Reading passage:
There are seventeen specifications of insufficiency of the evidence to justify the decision, nine of errors of law, occurring during the trial, assigned (all of which relate to the findings of the court), and eight particulars in which the decision is said to be against law. Most, if not all, these specifications, errors and particulars pass out of consideration upon ascertaining and determining the character of plaintiff's action, and applying the rule that this court will not look into the weight of the evidence supporting a finding if there be a substantial conflict in the evidence.
The complaint here is, in effect, an indebitatus assumpsit count at common law, and declares upon an executed contract. While it lacks the ordinary allegations of indebtedness and that the services were rendered at defendants' request (Estee's Pleadings [Boone], 4th ed., secs. 905, 912), these averments are unnecessary when the consideration as well as the promise are implied from the nature of the transaction declared on. ( McFarland v. Holcomb, 123 Cal. 86, [55 P. 761].)
Such pleading is allowable under our code ( Farwell v. Murray, 104 Cal. 464, [38 P. 199]; Pleasant v. Samuels, 114 Cal. 37, [45 P. 998]), and its use carries with it the general rule applicable to such counts. ( Castagnino v. Balletta, 82 Cal. 258, [23 P. 127].) It is said in Chitty on Pleading, *page 343 et seq.: "Several distinct debts due in respect of different contracts not under seal, of the same or a different nature, as demands for work, and debts for goods, moneys lent, etc., might always be included in one count of this description; and the plaintiff would succeed pro tanto, though he only prove one of such contracts. . . . Under an indebitatus count the plaintiff may recover what may be due to him although no specific price or sum was agreed upon (the promise being implied), and therefore it has been observed that the quantum meruit and quantum valebat counts are in no case necessary, and should in many cases be omitted to prevent unnecessary prolixity and expense. . . . However special the agreement was . . . and the terms of it have been performed on the plaintiff's part and the remuneration was to be in money, it is not necessary to declare specially, the common indebitatus count is sufficient" (*p. 348).
The plaintiff testified, and he is corroborated by his foreman, that he fully completed the grading and excavating according to his contract, the court so finds, and a case was made that justified such a pleading. Had he failed to sustain the burden of proving a completed contract his case must have failed as to any work done under the contract; and, without a quantum meruit or other count to support a judgment upon a part performance, he could have recovered nothing. The express promise as to the work done under the executed special contract and the implied promise as to the extra work could be declared on in the one count, since they together constituted the indebtedness due from defendants to plaintiff upon contracts that were fully executed. The indebtedness had become a single claim for money due for grading and excavating. The rule here is similar to the one applied to the more familiar form of common count, an account stated. All the items and transactions preceding the stating of the account become merged in the one account stated. The law implies a promise to pay this, and permits an action to be brought upon the single sum ascertained to be due, without pleading any of the items or transactions from which the result was obtained. If defendants had desired to ascertain the items of the claim, they could have obtained them under the provisions of section 454 of the Code of Civil Procedure. ( Farwell v. Murray, 104 Cal. 464, [38 P. 199].)

Work request: Continue the court opinion above on the indebitatus assumpsit count, starting after its final sentence.

Provided information:
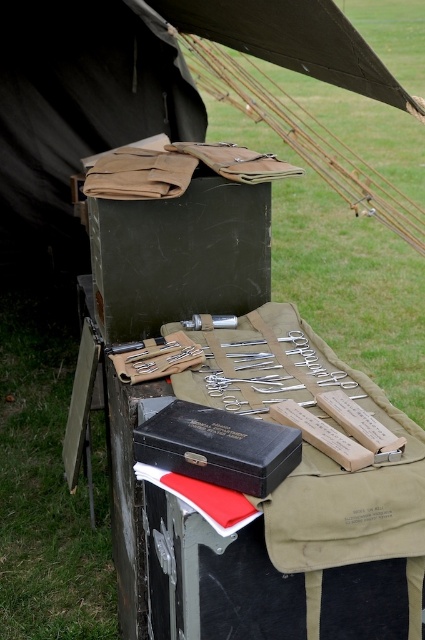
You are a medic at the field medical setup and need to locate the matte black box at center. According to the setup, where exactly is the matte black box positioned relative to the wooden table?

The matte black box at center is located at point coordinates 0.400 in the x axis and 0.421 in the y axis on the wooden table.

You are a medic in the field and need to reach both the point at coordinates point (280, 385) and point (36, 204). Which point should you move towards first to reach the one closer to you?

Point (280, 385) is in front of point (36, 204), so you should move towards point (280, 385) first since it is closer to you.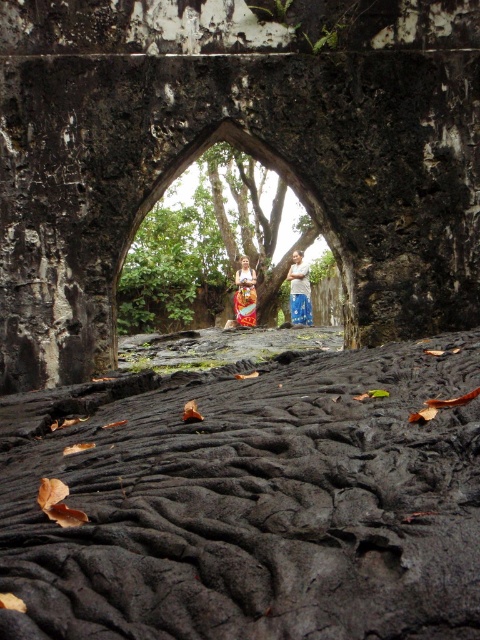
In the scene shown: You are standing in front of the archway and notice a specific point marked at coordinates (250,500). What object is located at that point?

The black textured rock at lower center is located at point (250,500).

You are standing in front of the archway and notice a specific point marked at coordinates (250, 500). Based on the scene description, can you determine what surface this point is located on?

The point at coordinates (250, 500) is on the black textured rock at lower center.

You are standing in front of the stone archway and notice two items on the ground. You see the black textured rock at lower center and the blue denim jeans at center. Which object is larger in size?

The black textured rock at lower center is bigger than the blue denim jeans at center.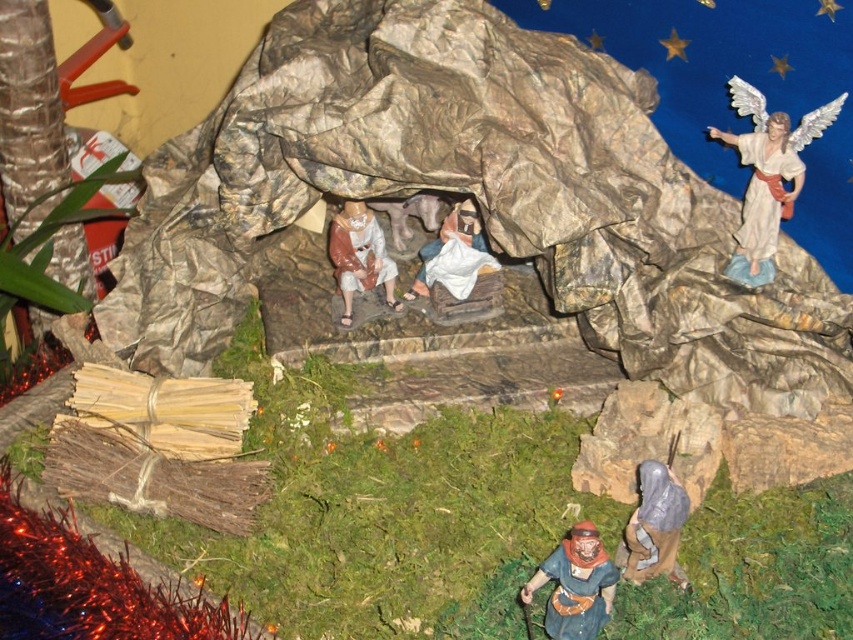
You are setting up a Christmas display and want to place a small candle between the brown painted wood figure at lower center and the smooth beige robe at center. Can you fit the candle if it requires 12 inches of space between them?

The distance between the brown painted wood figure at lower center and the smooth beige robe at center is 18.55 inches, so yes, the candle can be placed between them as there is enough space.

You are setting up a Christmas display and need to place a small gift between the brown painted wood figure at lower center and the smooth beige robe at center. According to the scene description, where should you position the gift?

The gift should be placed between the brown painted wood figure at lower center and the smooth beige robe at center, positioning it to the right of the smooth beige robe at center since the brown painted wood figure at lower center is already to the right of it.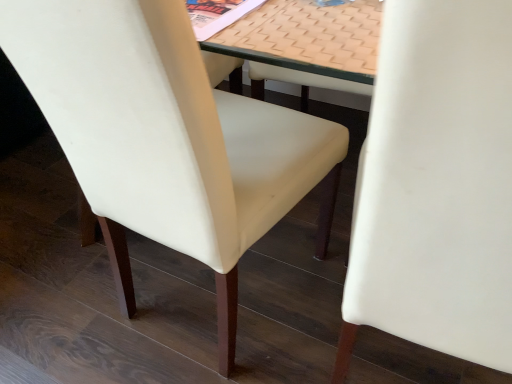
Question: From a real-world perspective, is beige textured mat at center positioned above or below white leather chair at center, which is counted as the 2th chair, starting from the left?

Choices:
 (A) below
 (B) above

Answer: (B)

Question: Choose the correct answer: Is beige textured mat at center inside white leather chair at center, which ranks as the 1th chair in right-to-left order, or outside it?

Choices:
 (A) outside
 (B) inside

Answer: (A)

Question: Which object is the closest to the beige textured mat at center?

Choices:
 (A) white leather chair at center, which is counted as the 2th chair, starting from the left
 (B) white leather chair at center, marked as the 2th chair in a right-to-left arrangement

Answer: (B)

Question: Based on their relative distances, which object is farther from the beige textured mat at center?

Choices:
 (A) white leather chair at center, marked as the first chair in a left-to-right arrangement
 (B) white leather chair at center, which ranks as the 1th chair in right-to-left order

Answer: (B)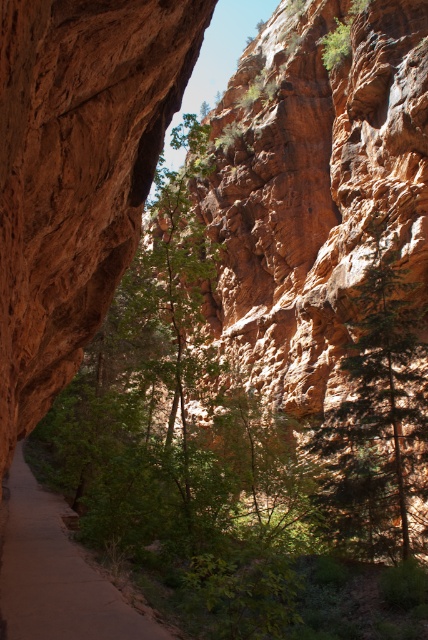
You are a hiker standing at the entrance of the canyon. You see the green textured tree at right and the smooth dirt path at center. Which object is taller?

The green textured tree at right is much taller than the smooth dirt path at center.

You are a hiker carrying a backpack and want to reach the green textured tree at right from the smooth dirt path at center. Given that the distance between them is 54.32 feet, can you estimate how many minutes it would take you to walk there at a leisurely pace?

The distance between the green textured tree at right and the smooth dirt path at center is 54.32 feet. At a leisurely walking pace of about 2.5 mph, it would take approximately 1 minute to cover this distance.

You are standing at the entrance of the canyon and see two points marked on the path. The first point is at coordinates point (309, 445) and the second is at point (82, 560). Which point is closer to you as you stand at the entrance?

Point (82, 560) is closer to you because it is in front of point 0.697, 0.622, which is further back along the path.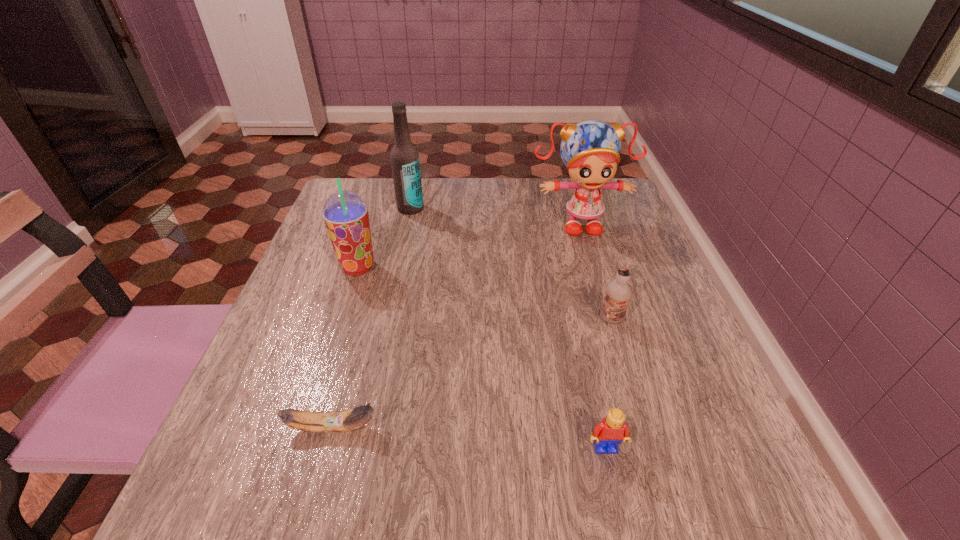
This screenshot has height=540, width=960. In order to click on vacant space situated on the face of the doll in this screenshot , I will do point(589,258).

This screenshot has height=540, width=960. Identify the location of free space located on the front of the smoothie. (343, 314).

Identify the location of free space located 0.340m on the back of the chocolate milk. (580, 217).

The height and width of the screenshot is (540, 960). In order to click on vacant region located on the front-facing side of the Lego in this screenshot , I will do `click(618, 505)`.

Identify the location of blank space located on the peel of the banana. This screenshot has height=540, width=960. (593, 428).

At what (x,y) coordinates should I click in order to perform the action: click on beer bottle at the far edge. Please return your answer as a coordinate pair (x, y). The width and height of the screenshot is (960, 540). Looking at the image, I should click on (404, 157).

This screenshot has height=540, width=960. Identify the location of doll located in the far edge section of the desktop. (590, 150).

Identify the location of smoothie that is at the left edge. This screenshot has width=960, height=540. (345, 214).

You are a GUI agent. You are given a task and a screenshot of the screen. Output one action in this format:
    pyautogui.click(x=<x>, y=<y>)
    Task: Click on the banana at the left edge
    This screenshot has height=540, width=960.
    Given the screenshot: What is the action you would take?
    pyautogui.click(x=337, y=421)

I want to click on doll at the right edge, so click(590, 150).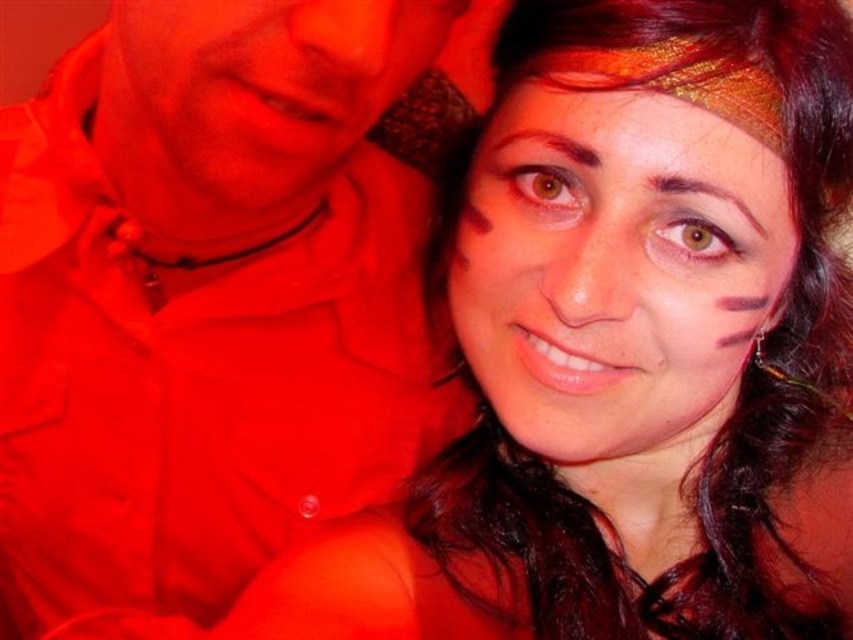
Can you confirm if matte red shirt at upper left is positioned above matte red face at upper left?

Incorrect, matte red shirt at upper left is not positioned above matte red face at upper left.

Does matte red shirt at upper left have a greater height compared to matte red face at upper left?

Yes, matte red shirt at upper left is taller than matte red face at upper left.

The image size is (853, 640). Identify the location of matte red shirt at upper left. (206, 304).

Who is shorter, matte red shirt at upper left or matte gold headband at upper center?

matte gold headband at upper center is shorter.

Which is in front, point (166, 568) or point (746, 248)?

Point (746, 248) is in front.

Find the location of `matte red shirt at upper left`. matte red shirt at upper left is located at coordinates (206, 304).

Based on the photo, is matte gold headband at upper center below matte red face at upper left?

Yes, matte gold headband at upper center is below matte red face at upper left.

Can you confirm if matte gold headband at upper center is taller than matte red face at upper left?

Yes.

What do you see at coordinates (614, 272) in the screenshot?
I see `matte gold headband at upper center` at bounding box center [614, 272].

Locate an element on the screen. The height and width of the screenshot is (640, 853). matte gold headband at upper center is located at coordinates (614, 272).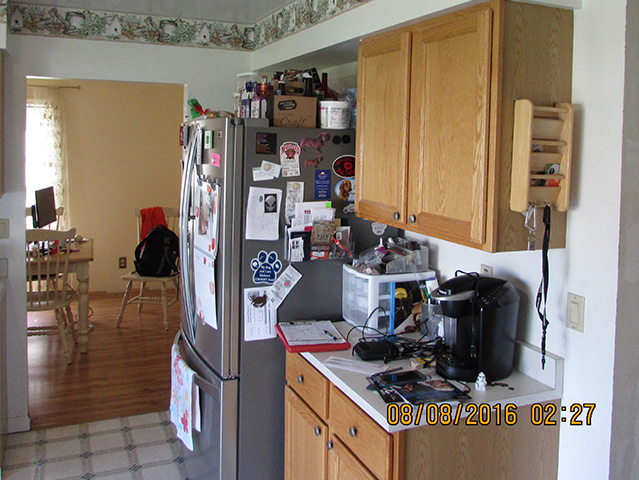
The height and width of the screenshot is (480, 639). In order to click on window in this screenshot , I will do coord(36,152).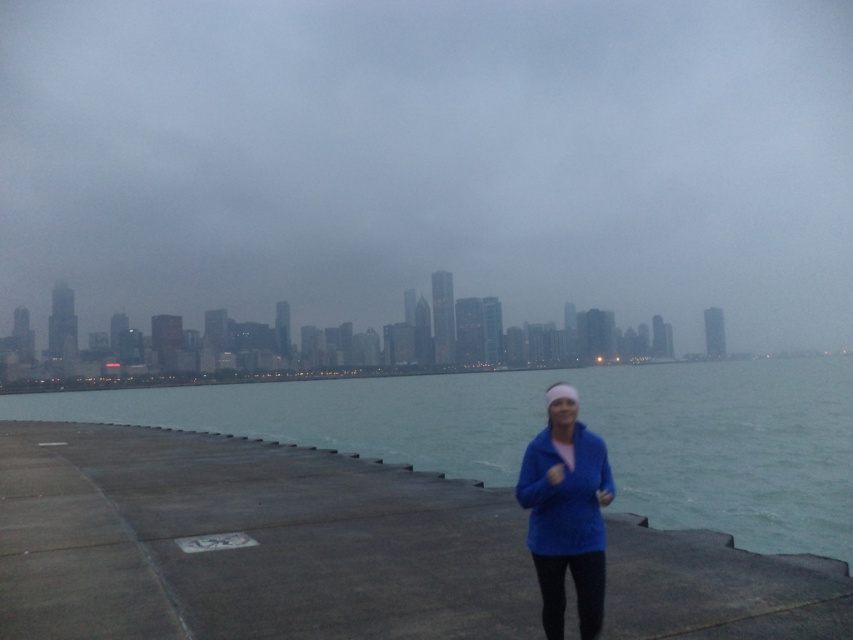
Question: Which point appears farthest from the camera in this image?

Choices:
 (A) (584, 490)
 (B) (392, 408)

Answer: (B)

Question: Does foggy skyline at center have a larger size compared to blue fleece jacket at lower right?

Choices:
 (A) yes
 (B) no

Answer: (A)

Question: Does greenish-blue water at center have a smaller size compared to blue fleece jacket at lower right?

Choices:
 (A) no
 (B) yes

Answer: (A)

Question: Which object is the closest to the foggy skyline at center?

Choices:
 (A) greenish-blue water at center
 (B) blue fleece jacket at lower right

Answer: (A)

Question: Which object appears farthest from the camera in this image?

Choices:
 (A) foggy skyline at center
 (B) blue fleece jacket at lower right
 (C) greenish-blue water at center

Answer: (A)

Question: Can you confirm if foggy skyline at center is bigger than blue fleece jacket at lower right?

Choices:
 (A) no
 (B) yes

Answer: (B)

Output:
The issue as to whether or not there was a waiver of the engineer's certificate was properly tried by the court under the implied allegation of the complaint that the contract had been fully executed and performed by the plaintiff, and that nothing remained to be done but to pay the money agreed to be paid. ( Minor v. Baldridge, 123 Cal. 190, [55 P. 783].) The special contract was admissible in evidence to establish the measure of compensation for the labor performed under it. ( Herman v. Littlefield, 109 Cal. 430, [42 P. 443].) Whether a demurrer for uncertainty would lie to such a complaint appears to be in doubt. ( Pleasant v. Samuels, 114 Cal. 37, [45 P. 998]; Shade v. Sisson, 115 Cal. 357; McFarland v. Holcomb, 123 Cal. 86, [55 P. 761]; Minor v. Baldridge, 123 Cal. 190, 55 P. 783.) In the last-cited case, while the mode of pleading here followed is criticized as inconsistent with the code provisions requiring the party to state the facts constituting his cause of action, it is expressly held that it is too well established to be declared improper.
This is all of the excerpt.